**PAGE EXCERPT**
-- Opening Marker --

3 min watch

Joe Lonsdale answers "What is VC?"

Joe Lonsdale
Joe Lonsdale Co-Founder, Executive Chairman

3 min watch

Joe Lonsdale (cofounder of Palantir, Addepar and Partner of 8VC) provides a high-level overview of VC.

Key Takeaways

  • Venture capital is investment into private companies, often at the earlier stages of their development. These companies tend to be disruptors either within existing industries or creating entirely new industries.
  • Investments occur at different stages - pre-seed/seed, Series A and Series B+. As companies go for later funding rounds, risk typically decreases as the product and team becomes more established or as the company begins generating revenue.
  • Series A has historically been the highest returning, but also the riskiest private asset class. Very little is known about these companies as they have no track record, so investors rely on the strength of the team, the idea and the market.
  • Venture investors often do follow-on investments into later rounds of the companies they really believe in. Participating in the Series A gives them access to future rounds.
Transcript

I'm Joe Lonsdale. I'm an entrepreneur and investor. I founded several companies, including Palantir, Addapar, Open Gov, Affinity, Resilience Bio. And I run a firm called 8VC. What venture capital is, is it's taking money to help people create new businesses. And it's taking upside in these new businesses. They can be betting on how logistics should work how the single finance should work. They can be betting on how some new cryptocurrency things should work. There's basically infinite parts of the economy. You could evolve, and you can make better. But venture capital is an attempt to try a new, better way of doing things to innovate and to back these people and doing it. The way it generally works is there's a seed round, where might give them only a few million dollars to start and own a piece of their company. And that's really risky. It's really early. It's more likely to go to zero. But if you're going to own a big piece of the company for a lot less. Venture capital, as traditionally practiced at the kind of high end of the top firms, is what we call Series A and Series B investing. So, Series and Series B investing.

Series A is the first big institutional round. So a company might raise two or $3 million to get going, get the team together, start taking early progress show that their idea is working, or at least seems to start to be working. And that's when they go out for a Series A, and traditionally Series A are the highest return area in venture. They're also the hardest to access for outsiders because you can't really measure the metrics of a company in Series A. You can only see the very early progress. So what you're really measuring is an art. You're measuring how strong is the team? How exciting is the market? How much is the technology actually possible? How much are they aligned with where the industry is going to be in the next five years? These are all really fun, interesting questions that a venture capital firm has to answer. And a venture capital firm will go and write a Series A check. It'll usually be between five and $25 million. They'll take a piece of the company for writing that check. So what that means is if they put $10 million into a company, they might value the company at $30 million after the round. So that means for $10 million, they bought a third of the company. And so now, of course, if the company succeeds, if it becomes a multibillion-dollar company, then they're going to have a third of that. And, of course, they won't have a full third of that because there will be other rounds where they get slightly diluted. But they're going to have a huge multiple on their money if it works.

-- Closing Marker --

**DATASET ENTRIES**
-- Opening Marker --

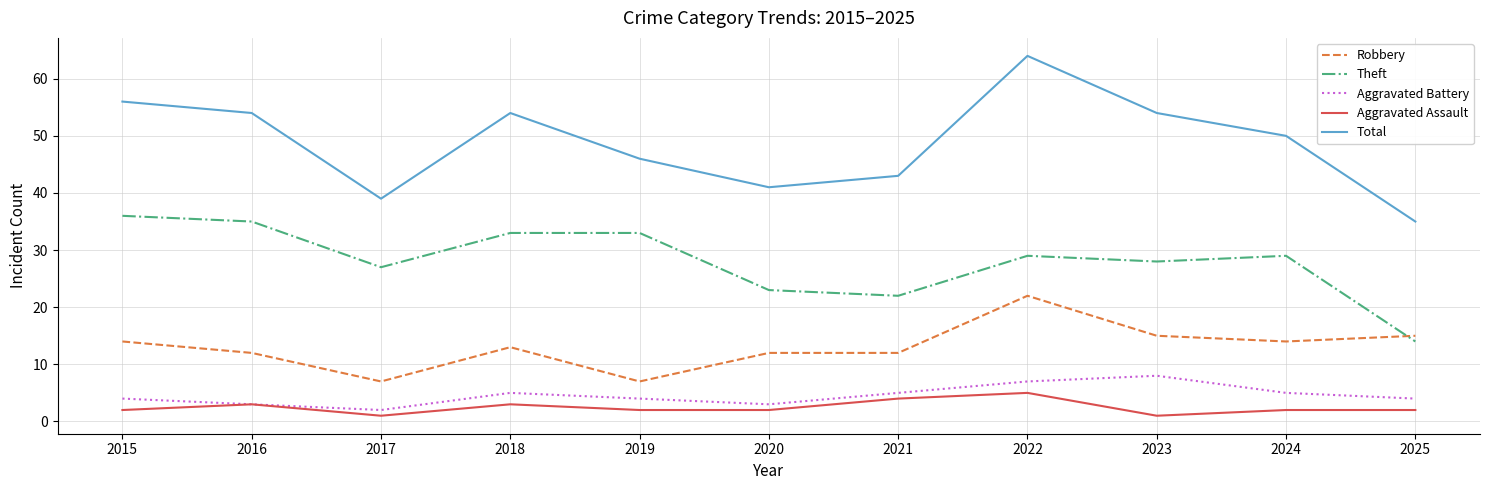

Reading left to right, list all the values displayed in this chart.

Robbery: 14	12	7	13	7	12	12	22	15	14	15
Theft: 36	35	27	33	33	23	22	29	28	29	14
Aggravated Battery: 4	3	2	5	4	3	5	7	8	5	4
Aggravated Assault: 2	3	1	3	2	2	4	5	1	2	2
Total: 56	54	39	54	46	41	43	64	54	50	35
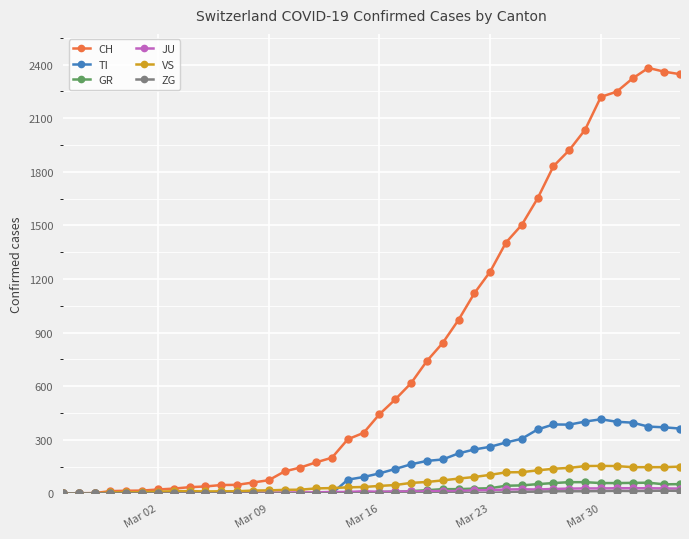

Which series has the widest spread of values?

CH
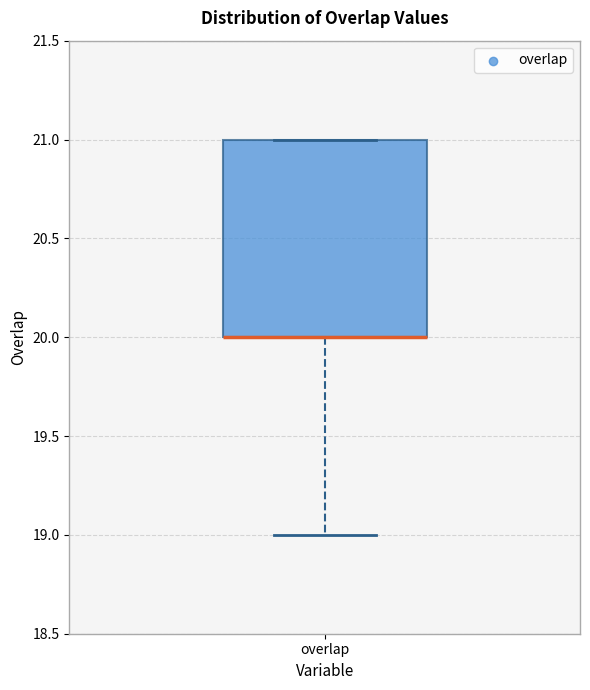

Where is the upper edge of the box for overlap on the y-axis? The values are not printed on the chart, so give them approximately, as read against the axis.

21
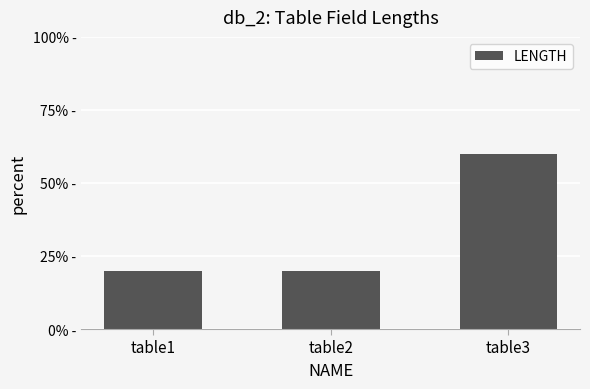

What is the approximate value at table1?

0.2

-- Closing Marker --

Pick up the venture capital transcript that comes before the data, and carry it on from its final sentence.

Series A investing tends to be very risky. The reason it's not as risky as people think is if you bet on the very best teams. Lots of other companies might want to acquire those teams. A lot of times, you're building a new company, you're stealing the best people to help you build something. And then, if it maybe only sort of works, those people are still really valuable. So another company might acquire. This company is called an acqui-hire, and you might be able to at least get your money back as the investor; it's pretty common. But Series A is kind of the most exciting part of venture for that reason to me because it's kind of just starting to work, and you map it out.

Venture capital also, of course, has in series B, series C, series D, you know, half a billion dollars is a pretty standard-sized venture capital firm. And they'll invest maybe in 30 companies or so without money. And it's very common to put some money into seed, and A and then for their very best companies they might double down and put a lot more in the B and C as well as they follow it along and help the company succeed.

And a good returning fund will return 3x to the investors, usually lasts about ten years because these companies take a long time. So you might get some exits in the first three or four or five years. But some of the companies, the best companies, they might keep growing really fast for ten years. That's how you get big winners, but it takes that ten years to get the returns back.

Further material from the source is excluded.